9 Lives of Queer Reading

By Samuel B.

I often feel as if I have lived multiple lives, each sharply demarcated from the last; sometimes by a change in location, a change in name, a change in body. I imagine that I am not alone in this way of carving up and segmenting my life, but I also imagine that being transgender has exaggerated some of the effects of this.

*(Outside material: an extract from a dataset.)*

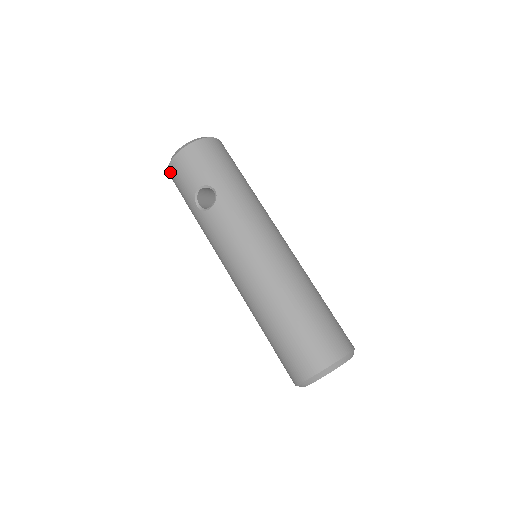
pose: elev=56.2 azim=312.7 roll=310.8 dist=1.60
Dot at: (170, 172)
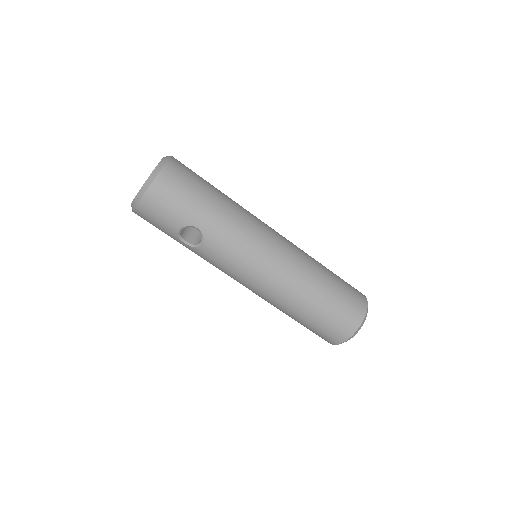
Dot at: occluded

I’d like to share some books that were meaningful to my queer self in each of these different lives:

Early Childhood

Something Queer at the Library by Elizabeth Levy

(Available via ILL)

So maybe this is the other type of queer, but Elizabeth Levy’s “Something Queer at the…” series was the first set of books that made me yearn for trips to the library, so I’ve got share it here. I am still beyond thrilled that I get to run an LGBTQ+ events series at the Southside Library called Something Queer at the Library.

Later Childhood

Encyclopedia Brown: boy detective series by Donald J Sobol

I had the biggest crush on Encyclopedia Brown in elementary school, but I think I mostly just wanted to be the great boy detective – emphasis on boy.

High School

The Color Purple by Alice Walker

I’m not entirely sure I fully realized what a queer book The Color Purple was when I read it in high school. I am entirely sure I didn’t fully realize what a queer person I was when I read it in high school. But years later, I still remember how much its queerness resonated at the time.

Early College

The Picture of Dorian Gray by Oscar Wilde

This was my favorite queer book that I read as I was struggling to come out. Oscar Wilde strove to keep this book’s queerness plausibly deniable and failed – that was pretty much how my life went too.

Late College

The Transvestites by Magnus Hirschfeld

(Available via ILL)

The first time I really saw myself in queer nonfiction was Magnus Hirschfeld’s description of “secondary homosexuals,” people who today would be known as gay trans men and lesbian trans women. The Transvestites was originally published in German in 1910, and coined the word “transvestite,” whose original meaning is closer to today’s term “transgender.”

Grad School

A History of My Brief Body by Billy-Ray Belcourt

I didn’t read this until after grad school, but the haunting, academic but extremely poetic descriptions of racism on the queer dating scene brought me back to my time doing queer studies and trying to date in small-town Indiana.

Fieldwork

Decolonizing Queer Experience: LGBT+ Narratives from Eastern Europe and Eurasia edited by Emily Channell-Justice

(Available via ILL)

I did my fieldwork for my doctorate in cultural anthropology in Kazakhstan and Kyrgyzstan, studying LGBT issues. This book didn’t exist then, but I got to know most of its authors in the few years after I returned from Central Asia, and I even get a shout out in the acknowledgements!

Return to my hometown

Tell Me How to Be: a novel by Neel Patel

While my experiences are quite different than the character in this book, this story of a queer Asian man returning to his hometown as an out adult struck a chord while I did the same.

Santa Fe

She is a Haunting by Trang Thanh Tran

I’ve been reading the most that I have since childhood in the year that I’ve been living in Santa Fe but wouldn’t say I’ve quite found the right book to sum it up yet, so instead I’ll just recommend one of the best (of many) queer books I’ve read since I moved here!